**Tasks to complete:**
#1 In the passage about yantras, what forms the most precise and powerful yantra for meditation?
#2 Carry on the passage about yantras, picking up right after its final sentence.

The word yantra is used in two or more ways in Sanskrit. It comes from the root "yam", which means supporting or holding the essence of an object or concept. The syllable "tra" comes from "trana" or liberation from bondage. Yantra also means liberation from the cycle of birth and rebirth (moksha). As a tool, yantra meditation is used to withdraw consciousness from the outer world, so as to help the student to go beyond the normal framework of mind to the altered states of consciousness known as turiya.
The act of drawing and painting yantras teaches the mind how to concentrate, how to be one-pointed. To some people this practice of painting yantras is fascinating and absorbing, while others might not find it as interesting as doing calligraphy or singing, but creating a yantra can yield a valuable lesson. Yantra drawing requires accuracy, exactness, discipline, concentration, neatness and patience. The geometrical forms of the yantra activate the right hemisphere, which is visual and nonverbal.
A black point on a white background forms the most precise and powerful yantra for meditation. But it is too simple to say that a yantra is a point on a surface which serves as a field for gazing. The point (bindu) is the center of the yantra. It signifies unity, the origin, the principle of manifestation and emanation. Although in theory a true point has no magnitude, but to have a point in concrete form, it is given the smallest practicable magnitude. This point is the first step in visualising the abstract, the formless. Meditation or concentration on this point brings the mind towards abstract concentration which is used as a means to self realization.

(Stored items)
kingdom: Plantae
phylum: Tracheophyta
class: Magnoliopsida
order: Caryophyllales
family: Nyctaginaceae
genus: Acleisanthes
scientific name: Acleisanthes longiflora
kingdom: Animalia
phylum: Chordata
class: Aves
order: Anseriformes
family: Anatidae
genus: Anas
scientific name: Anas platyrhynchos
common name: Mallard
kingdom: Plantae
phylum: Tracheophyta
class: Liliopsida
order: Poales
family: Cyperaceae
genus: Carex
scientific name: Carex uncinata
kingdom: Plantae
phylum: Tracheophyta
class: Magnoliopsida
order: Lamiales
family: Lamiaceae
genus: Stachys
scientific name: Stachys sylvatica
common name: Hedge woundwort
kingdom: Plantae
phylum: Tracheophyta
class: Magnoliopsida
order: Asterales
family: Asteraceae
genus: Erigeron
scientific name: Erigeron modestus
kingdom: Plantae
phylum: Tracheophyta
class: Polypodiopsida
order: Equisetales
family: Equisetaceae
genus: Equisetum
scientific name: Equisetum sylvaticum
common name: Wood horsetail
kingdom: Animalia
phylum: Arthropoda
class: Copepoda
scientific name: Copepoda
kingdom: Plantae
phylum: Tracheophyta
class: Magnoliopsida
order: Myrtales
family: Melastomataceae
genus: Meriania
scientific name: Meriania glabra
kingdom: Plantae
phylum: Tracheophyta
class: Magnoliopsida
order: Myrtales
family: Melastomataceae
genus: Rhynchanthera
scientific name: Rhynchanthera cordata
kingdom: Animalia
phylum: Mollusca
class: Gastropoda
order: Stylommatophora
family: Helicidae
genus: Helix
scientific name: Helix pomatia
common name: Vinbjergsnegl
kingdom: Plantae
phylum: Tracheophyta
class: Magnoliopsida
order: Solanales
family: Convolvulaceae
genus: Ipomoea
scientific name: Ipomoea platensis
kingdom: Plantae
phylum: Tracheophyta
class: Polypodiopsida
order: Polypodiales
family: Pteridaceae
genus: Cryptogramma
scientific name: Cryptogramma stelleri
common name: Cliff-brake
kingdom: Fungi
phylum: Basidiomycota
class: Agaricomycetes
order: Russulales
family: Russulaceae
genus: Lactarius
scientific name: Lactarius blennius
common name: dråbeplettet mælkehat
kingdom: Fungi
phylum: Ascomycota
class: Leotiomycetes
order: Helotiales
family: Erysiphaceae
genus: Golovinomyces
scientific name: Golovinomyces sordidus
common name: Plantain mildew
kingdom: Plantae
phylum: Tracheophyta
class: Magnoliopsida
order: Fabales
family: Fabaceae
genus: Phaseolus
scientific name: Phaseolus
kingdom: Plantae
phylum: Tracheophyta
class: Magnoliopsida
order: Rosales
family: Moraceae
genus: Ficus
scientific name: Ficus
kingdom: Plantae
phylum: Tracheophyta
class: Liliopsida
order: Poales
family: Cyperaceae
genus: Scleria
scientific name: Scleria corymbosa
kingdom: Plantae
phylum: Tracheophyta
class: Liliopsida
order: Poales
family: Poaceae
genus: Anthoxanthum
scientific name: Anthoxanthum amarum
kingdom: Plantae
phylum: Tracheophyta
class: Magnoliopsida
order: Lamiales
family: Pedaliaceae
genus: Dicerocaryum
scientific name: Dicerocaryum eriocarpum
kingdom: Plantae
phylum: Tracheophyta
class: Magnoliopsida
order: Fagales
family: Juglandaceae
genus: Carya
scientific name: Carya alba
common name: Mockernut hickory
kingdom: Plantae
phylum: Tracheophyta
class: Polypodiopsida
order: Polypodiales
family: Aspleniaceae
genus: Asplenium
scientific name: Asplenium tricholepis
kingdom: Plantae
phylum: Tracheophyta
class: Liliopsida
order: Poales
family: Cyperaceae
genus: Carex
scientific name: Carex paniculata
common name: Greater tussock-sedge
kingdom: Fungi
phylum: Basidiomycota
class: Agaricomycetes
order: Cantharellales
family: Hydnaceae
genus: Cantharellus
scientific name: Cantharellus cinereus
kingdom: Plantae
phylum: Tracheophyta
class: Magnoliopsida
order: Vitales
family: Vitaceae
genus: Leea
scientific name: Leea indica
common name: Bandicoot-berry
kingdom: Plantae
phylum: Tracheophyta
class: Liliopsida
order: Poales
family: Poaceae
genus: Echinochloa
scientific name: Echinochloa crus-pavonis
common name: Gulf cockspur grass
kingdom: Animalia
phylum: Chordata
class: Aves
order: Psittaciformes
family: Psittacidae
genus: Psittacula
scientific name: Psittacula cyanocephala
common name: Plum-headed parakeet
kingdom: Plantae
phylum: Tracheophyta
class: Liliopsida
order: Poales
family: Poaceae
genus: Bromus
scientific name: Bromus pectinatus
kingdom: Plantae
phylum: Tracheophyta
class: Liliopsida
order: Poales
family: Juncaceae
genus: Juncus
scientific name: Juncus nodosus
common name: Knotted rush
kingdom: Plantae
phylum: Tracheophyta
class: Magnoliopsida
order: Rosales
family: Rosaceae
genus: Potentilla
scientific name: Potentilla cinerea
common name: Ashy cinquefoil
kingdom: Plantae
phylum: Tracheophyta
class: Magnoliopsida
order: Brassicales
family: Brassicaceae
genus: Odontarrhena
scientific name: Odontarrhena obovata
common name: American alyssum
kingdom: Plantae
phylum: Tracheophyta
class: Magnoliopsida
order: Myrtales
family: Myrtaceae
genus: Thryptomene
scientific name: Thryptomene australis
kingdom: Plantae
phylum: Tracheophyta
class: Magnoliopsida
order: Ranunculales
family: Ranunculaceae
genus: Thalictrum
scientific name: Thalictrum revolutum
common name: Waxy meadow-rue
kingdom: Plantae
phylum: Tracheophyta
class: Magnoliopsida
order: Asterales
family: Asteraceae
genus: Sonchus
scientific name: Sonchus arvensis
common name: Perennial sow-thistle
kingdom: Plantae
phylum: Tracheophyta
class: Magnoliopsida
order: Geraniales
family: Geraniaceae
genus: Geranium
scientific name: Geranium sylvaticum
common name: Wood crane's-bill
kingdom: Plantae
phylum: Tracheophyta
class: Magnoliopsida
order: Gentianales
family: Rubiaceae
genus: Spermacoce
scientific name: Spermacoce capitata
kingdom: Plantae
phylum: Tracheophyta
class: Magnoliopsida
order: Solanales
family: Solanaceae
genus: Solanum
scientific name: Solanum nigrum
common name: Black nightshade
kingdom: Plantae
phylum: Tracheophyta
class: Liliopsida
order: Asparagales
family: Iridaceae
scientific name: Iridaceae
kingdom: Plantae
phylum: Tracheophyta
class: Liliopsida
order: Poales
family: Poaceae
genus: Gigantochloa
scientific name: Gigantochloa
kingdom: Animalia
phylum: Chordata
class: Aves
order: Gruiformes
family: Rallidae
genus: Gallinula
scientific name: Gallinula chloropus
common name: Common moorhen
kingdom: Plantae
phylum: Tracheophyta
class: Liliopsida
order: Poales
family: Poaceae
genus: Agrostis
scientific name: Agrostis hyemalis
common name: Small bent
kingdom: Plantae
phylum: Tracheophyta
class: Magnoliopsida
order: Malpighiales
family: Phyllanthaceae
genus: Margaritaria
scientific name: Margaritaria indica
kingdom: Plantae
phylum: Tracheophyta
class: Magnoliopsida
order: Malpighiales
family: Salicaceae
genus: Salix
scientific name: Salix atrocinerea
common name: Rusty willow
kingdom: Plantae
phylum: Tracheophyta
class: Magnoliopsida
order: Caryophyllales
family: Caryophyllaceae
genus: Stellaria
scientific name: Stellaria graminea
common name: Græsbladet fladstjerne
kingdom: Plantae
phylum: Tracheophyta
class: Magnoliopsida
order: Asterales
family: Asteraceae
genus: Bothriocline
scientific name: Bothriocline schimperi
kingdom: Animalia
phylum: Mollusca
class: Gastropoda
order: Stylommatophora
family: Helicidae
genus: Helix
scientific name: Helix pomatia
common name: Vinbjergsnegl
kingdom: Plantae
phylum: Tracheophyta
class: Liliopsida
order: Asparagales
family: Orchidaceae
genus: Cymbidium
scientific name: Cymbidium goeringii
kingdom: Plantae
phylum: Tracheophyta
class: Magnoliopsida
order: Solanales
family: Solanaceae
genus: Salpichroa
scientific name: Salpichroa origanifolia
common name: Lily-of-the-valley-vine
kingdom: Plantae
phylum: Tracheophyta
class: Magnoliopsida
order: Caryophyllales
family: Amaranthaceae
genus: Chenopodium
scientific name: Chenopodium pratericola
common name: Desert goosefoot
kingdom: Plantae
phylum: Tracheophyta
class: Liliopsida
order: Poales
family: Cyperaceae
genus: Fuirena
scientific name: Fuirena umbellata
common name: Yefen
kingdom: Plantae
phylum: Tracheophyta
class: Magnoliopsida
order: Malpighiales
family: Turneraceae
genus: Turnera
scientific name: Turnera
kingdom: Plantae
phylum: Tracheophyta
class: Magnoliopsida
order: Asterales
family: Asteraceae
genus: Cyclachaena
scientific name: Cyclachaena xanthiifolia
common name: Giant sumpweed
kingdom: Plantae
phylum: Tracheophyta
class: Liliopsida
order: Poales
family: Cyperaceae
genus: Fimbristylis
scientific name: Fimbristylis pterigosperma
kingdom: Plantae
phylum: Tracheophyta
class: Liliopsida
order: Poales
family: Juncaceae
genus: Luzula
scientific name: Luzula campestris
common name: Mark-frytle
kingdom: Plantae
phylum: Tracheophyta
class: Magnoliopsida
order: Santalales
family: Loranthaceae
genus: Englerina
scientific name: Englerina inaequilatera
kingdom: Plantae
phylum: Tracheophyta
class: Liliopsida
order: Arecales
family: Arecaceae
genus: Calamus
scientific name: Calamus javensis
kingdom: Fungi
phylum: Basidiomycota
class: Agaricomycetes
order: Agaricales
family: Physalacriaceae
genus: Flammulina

**Task-by-task results:**
#1 A black point on a white background.

#2
A circle is an extension of a point. With the radius of desire, the point draws a circle around itself and expands. However, the circle also creates an individual consciousness out of cosmic consciousness. After the point and the circle the triangle is the simplest yantra form. Upward triangles draw the attention up and away from the world. In this way, yantras have a grammar of their own - see table on the left.
Yantras that represent any form of the divine mother are called Shakta Yantras. Yantras can also be related to Vishnu or Shiva. In most cases their forms are equal to some of the Shakta Yantras, but the colors differ. Architectural yantras are used for the ground plan of temples.
Astrological yantras are used in working with the energy of the nine planets. Numerical yantras are not composed of basic geometrical forms but of numbers. Some of these yantras are used as talismans. When working with a yantra, a mantra is needed to invoke the vital life force (prana) of the particular deity.
Constructing a yantra requires imaginal thinking which involves the right hemisphere. The symbolic nature of yantras triggers the left hemisphere. Practitioners of tantra combine the universal pattern of the yantra with the cosmic sound of a mantra to achieve a higher state of awareness, in which individual being and universal being are one. The dichotomy of the hemispheres is resolved, both are calm.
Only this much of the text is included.